I use a similar app (loseit) and LOVE LOVE LOVE it. It helped me lose the baby weight and then some... then I fell "off the wagon" and gained back 5lbs- oops. But that was my own fault- so I'm back on it again... although struggling a bit more this time to stick with it and it's harder to lose those last few lbs than it was the first time for sure! But loseit was free too- and so easy- just track food (calories) and workouts... certainly helped motive me to workout harder too as the more calories I burn the more I can eat! LOL. Best of luck- I've heard good things about MFP too :)


----------



## lace&pearls

ah thanks ladies! this is making me seriously consider cancelling WW. If I'm just using the app I imagine it's more or less the same? just that WW converts it into points... and charges you money for it. I'm just a bit scared I'll cancel it and regret it :blush: lol


----------



## Squidge

If you've got WW online then change it to esource only which still lets you keep the tracker etc and its only £6.95 a month. That way you can track on MFP for a coup&#322;e of weeks to see if it works for you. If it does, great, you can cancel it.
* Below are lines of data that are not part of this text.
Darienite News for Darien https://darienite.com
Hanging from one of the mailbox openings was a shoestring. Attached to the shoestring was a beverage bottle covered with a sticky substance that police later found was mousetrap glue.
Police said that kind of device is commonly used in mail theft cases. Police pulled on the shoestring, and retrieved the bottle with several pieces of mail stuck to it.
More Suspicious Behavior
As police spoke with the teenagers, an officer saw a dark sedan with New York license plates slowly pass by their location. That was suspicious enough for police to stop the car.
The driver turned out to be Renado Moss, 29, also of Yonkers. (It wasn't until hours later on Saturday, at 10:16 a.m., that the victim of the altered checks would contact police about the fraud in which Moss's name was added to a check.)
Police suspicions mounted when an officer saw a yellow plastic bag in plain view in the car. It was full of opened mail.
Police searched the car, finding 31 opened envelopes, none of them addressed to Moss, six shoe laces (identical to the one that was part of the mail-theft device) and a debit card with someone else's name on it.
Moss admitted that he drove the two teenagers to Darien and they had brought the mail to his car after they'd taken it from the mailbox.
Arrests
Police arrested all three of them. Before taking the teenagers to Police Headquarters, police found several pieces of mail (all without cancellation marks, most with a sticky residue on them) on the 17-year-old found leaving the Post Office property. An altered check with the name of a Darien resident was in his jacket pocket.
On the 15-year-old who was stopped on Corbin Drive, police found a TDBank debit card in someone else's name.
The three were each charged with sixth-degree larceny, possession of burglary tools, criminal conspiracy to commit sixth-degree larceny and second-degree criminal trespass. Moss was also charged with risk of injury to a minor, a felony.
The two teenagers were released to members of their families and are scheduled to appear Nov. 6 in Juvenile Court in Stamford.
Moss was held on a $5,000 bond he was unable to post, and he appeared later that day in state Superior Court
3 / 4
If it doesn't then obviously you can go back to WW as you didn't cancel it :)

Forgot to say how to change it :blush: I'm presuming you've set up an account on the weight watchers website (you must have if you've got access to all the tracker etc) so you need to log into your account settings and edit subscription, it'll be in there to change it to esource 1 month).


----------



## sausages

I love mfp! I didn't even full it in every day, but it has helped me just become more generally aware of what I'm eating. The fact hat you an just scan barcodes in is the best feature to my mind. I love it!


----------



## lace&pearls

Squidge said:


> If you've got WW online then change it to esource only which still lets you keep the tracker etc and its only £6.95 a month. That way you can track on MFP for a coup&#322;e of weeks to see if it works for you. If it does, great, you can cancel it. If it doesn't then obviously you can go back to WW as you didn't cancel it :)
> 
> Forgot to say how to change it :blush: I'm presuming you've set up an account on the weight watchers website (you must have if you've got access to all the tracker etc) so you need to log into your account settings and edit subscription, it'll be in there to change it to esource 1 month).
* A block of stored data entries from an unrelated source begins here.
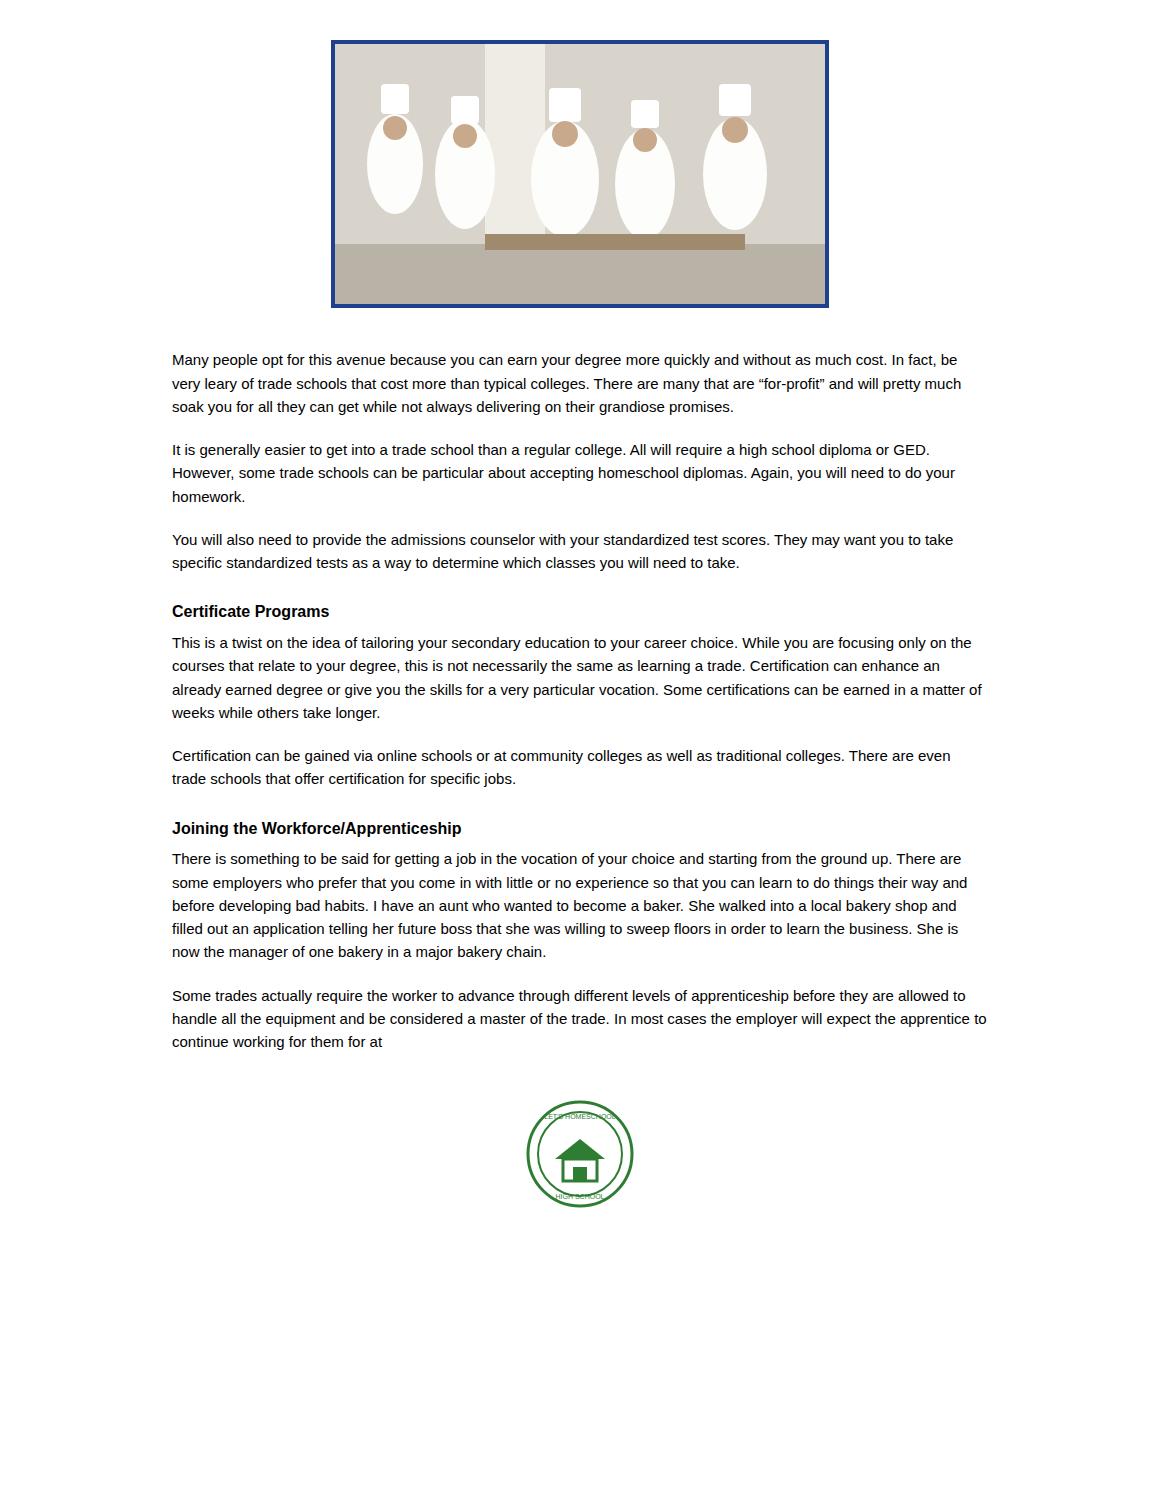Many people opt for this avenue because you can earn your degree more quickly and without as much cost. In fact, be very leary of trade schools that cost more than typical colleges. There are many that are “for-profit” and will pretty much soak you for all they can get while not always delivering on their grandiose promises.
It is generally easier to get into a trade school than a regular college. All will require a high school diploma or GED. However, some trade schools can be particular about accepting homeschool diplomas. Again, you will need to do your homework.
You will also need to provide the admissions counselor with your standardized test scores. They may want you to take specific standardized tests as a way to determine which classes you will need to take.
Certificate Programs
This is a twist on the idea of tailoring your secondary education to your career choice. While you are focusing only on the courses that relate to your degree, this is not necessarily the same as learning a trade. Certification can enhance an already earned degree or give you the skills for a very particular vocation. Some certifications can be earned in a matter of weeks while others take longer.
Certification can be gained via online schools or at community colleges as well as traditional colleges. There are even trade schools that offer certification for specific jobs.
Joining the Workforce/Apprenticeship
There is something to be said for getting a job in the vocation of your choice and starting from the ground up. There are some employers who prefer that you come in with little or no experience so that you can learn to do things their way and before developing bad habits. I have an aunt who wanted to become a baker. She walked into a local bakery shop and filled out an application telling her future boss that she was willing to sweep floors in order to learn the business. She is now the manager of one bakery in a major bakery chain.
Some trades actually require the worker to advance through different levels of apprenticeship before they are allowed to handle all the equipment and be considered a master of the trade. In most cases the employer will expect the apprentice to continue working for them for at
brlliant idea!!!!! Thank You!!!!!! :happydance: xxx


----------



## Mummytobe85

helen_beee said:


> I use MFP religiously, I could not have lost all my baby weight without it. I'm not at my goal weight but that's because I didn't factor in that muscle weighs more than fat and I'm much more toned now than when I set it. I cannot say enough good things about MFP, it has totally changed my life - well MFP and Jillian Michaels combined! xx

I second that!!!

Just to add that i loved using MFP but need to get back to using it as i love being able to track of what i eat and how much exercising i do x


----------



## Tink_

I love MFP - it's helped me loads. Hope you find what works for you x


----------



## Cherrybump

i was using MFP before i fell pregnant i lose 2 stone. Now im having trouble stick to a diet (life style change) again. I do have this on my phone and started using it again last week, I have to lose total of 60 pounds to get to the right bmi weight


----------



## lace&pearls

I cancelled WW today! I've been using MFP for a few days and lost 2lbs :happydance: I don't know if it will stay off as I'm being a bit naughty over weekend (oops! lol) but I'm pleased with how my first week has gone - in fact I think it might be easier than WW as at least you can roughly estimate if you're allowed a certain food from looking at the product info, whereas WW I wouldn't have a clue how many points were in things without the app. I'm also finding the MFP app has more food in the database. 

Am very pleased with it overall! Thanks your advice ladies x :flower:


----------